──────── SOURCE RECORDS

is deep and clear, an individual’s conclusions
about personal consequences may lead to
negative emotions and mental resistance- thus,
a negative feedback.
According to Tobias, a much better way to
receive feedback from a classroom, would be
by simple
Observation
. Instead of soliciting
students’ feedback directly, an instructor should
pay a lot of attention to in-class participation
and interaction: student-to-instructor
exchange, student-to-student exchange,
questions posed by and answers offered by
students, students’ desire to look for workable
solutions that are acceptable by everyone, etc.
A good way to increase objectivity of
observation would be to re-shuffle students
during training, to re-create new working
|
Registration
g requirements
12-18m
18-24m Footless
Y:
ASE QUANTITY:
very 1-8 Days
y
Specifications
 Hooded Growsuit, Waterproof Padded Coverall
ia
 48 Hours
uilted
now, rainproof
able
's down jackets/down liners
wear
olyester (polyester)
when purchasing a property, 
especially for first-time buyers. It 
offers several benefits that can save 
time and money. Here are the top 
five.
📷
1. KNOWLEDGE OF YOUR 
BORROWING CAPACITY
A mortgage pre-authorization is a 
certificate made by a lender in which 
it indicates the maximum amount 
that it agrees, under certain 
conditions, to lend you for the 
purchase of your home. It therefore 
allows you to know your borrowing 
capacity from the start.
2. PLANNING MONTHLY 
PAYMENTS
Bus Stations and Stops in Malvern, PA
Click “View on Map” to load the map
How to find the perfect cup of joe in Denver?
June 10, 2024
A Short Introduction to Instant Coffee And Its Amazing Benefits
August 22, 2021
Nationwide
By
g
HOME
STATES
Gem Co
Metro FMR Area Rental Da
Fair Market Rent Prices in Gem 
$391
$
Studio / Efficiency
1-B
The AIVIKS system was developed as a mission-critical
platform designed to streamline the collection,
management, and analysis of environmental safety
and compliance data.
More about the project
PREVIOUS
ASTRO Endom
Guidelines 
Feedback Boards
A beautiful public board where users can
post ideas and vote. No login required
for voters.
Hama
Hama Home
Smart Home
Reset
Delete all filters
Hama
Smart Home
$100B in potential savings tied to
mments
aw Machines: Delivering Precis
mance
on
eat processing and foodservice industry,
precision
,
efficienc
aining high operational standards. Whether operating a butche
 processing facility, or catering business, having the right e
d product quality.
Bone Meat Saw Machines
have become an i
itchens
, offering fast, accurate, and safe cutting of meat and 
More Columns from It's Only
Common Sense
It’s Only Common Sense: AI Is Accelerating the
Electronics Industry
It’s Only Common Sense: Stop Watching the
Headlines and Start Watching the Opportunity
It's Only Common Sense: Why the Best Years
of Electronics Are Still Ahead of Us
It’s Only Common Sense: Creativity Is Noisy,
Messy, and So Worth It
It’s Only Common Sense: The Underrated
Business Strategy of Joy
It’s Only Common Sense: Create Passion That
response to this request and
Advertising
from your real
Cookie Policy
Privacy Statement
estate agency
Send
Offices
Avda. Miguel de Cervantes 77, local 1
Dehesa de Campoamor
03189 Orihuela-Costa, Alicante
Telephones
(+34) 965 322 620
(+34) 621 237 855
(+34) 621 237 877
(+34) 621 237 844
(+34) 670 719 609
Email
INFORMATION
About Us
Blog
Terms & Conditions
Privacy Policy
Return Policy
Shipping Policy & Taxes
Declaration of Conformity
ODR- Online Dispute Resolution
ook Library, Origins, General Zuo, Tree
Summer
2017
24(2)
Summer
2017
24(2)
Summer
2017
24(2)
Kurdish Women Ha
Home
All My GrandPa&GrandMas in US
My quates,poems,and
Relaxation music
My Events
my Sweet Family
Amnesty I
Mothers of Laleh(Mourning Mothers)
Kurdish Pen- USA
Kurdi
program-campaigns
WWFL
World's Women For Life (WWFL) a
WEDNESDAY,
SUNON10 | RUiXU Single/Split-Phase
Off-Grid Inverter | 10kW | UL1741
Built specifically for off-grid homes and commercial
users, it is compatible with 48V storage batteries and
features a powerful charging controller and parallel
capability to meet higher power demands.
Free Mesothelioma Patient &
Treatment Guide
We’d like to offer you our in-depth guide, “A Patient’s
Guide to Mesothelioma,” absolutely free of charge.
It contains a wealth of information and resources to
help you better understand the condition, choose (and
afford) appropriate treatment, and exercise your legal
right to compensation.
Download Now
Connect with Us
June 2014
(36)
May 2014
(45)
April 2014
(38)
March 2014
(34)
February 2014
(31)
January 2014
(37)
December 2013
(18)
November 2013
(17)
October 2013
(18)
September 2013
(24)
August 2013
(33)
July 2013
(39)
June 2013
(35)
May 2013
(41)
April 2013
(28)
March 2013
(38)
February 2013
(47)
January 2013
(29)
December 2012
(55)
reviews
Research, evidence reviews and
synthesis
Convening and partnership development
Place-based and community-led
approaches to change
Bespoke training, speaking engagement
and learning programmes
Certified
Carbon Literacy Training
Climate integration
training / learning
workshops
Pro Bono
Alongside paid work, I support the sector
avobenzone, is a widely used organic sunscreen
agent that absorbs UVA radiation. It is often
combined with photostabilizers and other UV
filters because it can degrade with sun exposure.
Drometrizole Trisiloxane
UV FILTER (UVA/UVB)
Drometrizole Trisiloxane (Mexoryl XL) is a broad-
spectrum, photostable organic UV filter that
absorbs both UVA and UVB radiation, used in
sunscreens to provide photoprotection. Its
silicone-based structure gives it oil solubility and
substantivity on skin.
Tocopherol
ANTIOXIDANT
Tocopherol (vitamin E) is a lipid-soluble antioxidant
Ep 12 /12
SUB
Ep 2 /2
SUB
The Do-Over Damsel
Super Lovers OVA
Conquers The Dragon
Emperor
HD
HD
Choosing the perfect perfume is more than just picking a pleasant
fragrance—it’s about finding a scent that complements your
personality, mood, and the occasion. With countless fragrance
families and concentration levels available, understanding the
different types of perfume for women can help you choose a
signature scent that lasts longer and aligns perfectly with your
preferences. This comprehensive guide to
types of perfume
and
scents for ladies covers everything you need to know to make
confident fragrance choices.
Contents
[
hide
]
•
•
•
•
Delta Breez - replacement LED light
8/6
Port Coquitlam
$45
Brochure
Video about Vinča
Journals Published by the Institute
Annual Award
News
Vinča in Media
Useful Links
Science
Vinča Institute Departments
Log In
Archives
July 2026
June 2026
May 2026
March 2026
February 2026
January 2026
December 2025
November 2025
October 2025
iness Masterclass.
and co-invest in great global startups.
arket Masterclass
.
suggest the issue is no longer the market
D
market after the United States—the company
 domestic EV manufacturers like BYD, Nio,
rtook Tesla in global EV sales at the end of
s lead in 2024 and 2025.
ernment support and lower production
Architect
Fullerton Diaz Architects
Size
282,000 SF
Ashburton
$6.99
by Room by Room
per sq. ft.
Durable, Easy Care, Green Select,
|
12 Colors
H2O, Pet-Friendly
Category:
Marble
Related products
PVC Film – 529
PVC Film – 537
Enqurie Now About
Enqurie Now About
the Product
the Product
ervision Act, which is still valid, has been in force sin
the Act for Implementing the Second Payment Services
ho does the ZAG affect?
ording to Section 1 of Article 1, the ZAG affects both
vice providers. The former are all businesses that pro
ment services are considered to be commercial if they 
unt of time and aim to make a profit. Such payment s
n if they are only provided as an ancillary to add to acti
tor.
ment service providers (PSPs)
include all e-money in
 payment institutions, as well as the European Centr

────────────────

**EXERCISE REQUIREMENTS**
Show every line from the items above that contains the string "lead".

**ANSWER SECTION**
about personal consequences may lead to
s lead in 2024 and 2025.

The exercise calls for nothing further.